Liner, who is entering his fourth year as head coach of the Wildcats, served as an assistant and offensive coordinator at nearby Greenwood High School previously.
The following is an edited transcript of Monday afternoon's interview with CUTigers.com.
Is the main message college coaches are passing along to you, in regards to Jones' injury, is his work ethic?
Liner: I think character has kind of been put to the forefront of college recruiting, in my opinion, in the experience I've had with it. I think it should be that way. If you have a chance to go out and pick 20 kids to go out and represent your school and represent your alumni, your faculty, student body, then you want to pick 25 of the highest character kids that you can. You don't lose those guys to attrition. They don't get arrested. You don't have to worry about what they're going to do at the bowl game. You don't have to worry about those type things.
Not just Oliver's size and his work ethic, he's got all those intangibles. You meet the kid. The first time you talk to him you'll see. He's always got a big smile on his face. He's got great manners, was raised the right way by his parents. They instilled discipline in him. We got him like that. We were fortunate. We just had to backup what he was taught at home and reinforce it. Having a kid like that is a coach's dream…he's got that it factor. You hear that cliché so much, but you want him to be a part of your team.
Are there times when you want to keep him from trying to do too much in his recovery from knee surgery?
Liner: Absolutely. We've talked about that. I've said, ‘Son, why would you do anything stupid, some type of agility drill where you have to cut on that knee? Really, what we're doing now, although it's important, it's not detrimental to our future or yours.' He's smart about that. He understands as frustrating as it is to sit there and watch an entire season, there are bigger things in the very close future. Just have to make sure he stays focused on that. It's a good and a bad thing. You like that attitude of ‘Coach I'm ready to get out there. I'm sick of watching. I want to be a part and do everything y'all are doing.' That's difficult for me to keep him out of contact right now, because I feel for him. I want him to be able to do that. It's hard when you've got a 6-foot-6, 300-pound lineman standing on your sideline when you're in a playoff game against Lamar, or whoever you're playing. Those kind of guys, especially at our level—or any level—make a difference.
What coaches, schools have been by?
Liner: Wow. All of them, you name them.

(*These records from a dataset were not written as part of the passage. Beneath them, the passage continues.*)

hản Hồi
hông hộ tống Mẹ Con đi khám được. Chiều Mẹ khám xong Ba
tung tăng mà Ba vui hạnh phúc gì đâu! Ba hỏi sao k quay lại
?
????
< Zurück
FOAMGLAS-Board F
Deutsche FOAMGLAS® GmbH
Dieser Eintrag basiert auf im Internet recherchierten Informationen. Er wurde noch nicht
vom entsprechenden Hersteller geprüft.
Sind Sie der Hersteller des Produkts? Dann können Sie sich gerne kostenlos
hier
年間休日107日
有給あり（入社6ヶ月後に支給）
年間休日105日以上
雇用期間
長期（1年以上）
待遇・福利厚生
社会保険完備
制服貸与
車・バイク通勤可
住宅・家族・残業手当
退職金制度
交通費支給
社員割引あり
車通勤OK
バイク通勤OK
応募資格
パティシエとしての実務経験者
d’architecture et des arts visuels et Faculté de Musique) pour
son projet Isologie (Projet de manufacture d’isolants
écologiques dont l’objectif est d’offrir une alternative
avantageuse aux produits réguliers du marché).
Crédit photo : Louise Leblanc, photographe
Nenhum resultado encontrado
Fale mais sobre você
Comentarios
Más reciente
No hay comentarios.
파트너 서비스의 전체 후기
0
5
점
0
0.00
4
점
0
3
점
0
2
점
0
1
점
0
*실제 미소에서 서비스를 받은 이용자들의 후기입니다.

Notre Dame will be here [Tuesday] at 9. Auburn, Alabama, North Carolina, North Carolina State, East Carolina, just about every school in the southeast, and even some schools that typically aren't going to travel to Ninety Six, South Carolina. He's getting a ton of stuff from Nebraska and Oregon. It'll be interesting to see. Statistics show that small town Carolina generally stays in the area, as far as recruiting.

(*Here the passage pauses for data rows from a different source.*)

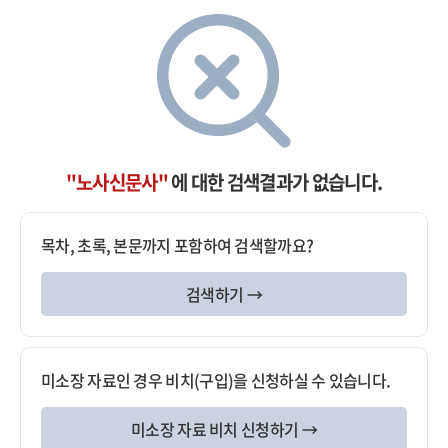
"노사신문사"
에 대한 검색결과가 없습니다.
목차, 초록, 본문까지 포함하여 검색할까요?
검색하기 →
미소장 자료인 경우 비치(구입)을 신청하실 수 있습니다.
미소장 자료 비치 신청하기 →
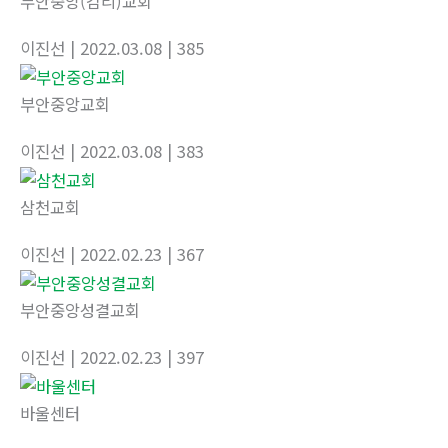
부안중앙(감리)교회
이진선
| 2022.03.08
| 385
부안중앙교회
이진선
| 2022.03.08
| 383
삼천교회
이진선
| 2022.02.23
| 367
부안중앙성결교회
이진선
| 2022.02.23
| 397
바울센터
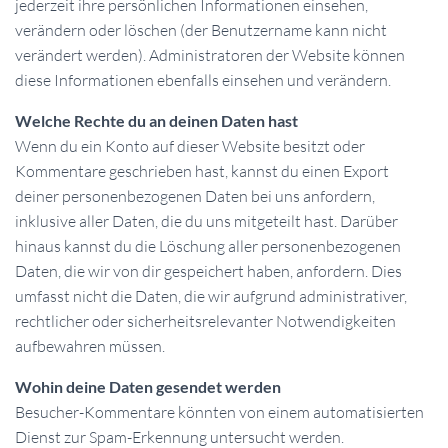
jederzeit ihre persönlichen Informationen einsehen,
verändern oder löschen (der Benutzername kann nicht
verändert werden). Administratoren der Website können
diese Informationen ebenfalls einsehen und verändern.
Welche Rechte du an deinen Daten hast
Wenn du ein Konto auf dieser Website besitzt oder
Kommentare geschrieben hast, kannst du einen Export
deiner personenbezogenen Daten bei uns anfordern,
inklusive aller Daten, die du uns mitgeteilt hast. Darüber
hinaus kannst du die Löschung aller personenbezogenen
Daten, die wir von dir gespeichert haben, anfordern. Dies
umfasst nicht die Daten, die wir aufgrund administrativer,
rechtlicher oder sicherheitsrelevanter Notwendigkeiten
aufbewahren müssen.
Wohin deine Daten gesendet werden
Besucher-Kommentare könnten von einem automatisierten
Dienst zur Spam-Erkennung untersucht werden.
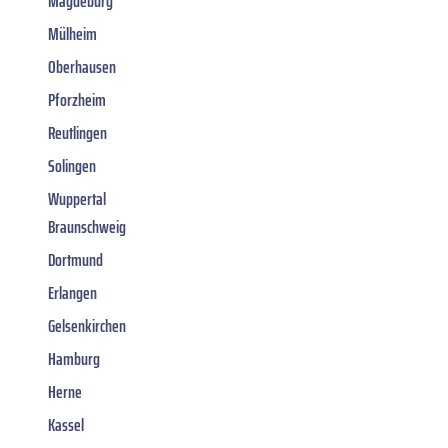
Magdeburg
Mülheim
Oberhausen
Pforzheim
Reutlingen
Solingen
Wuppertal
Braunschweig
Dortmund
Erlangen
Gelsenkirchen
Hamburg
Herne
Kassel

Georgia's been here a good bit. They're very high on him. It's been fun. We did kind of the gamut this spring. We saw about all of them at some point and time. Let him see what they have to offer, what the campus looks like. From an academic standpoint, where's the learning center… we talked a lot about making the decision and making it early so that he could have fun being a Ninety Six Wildcat during his senior year. I talked to his parents last Tuesday. I think they're kind of encouraging that, too. August, early September at the latest—the best fit and where's going to make you happy. Obviously, I'm a Clemson grad. Whatever makes him happy.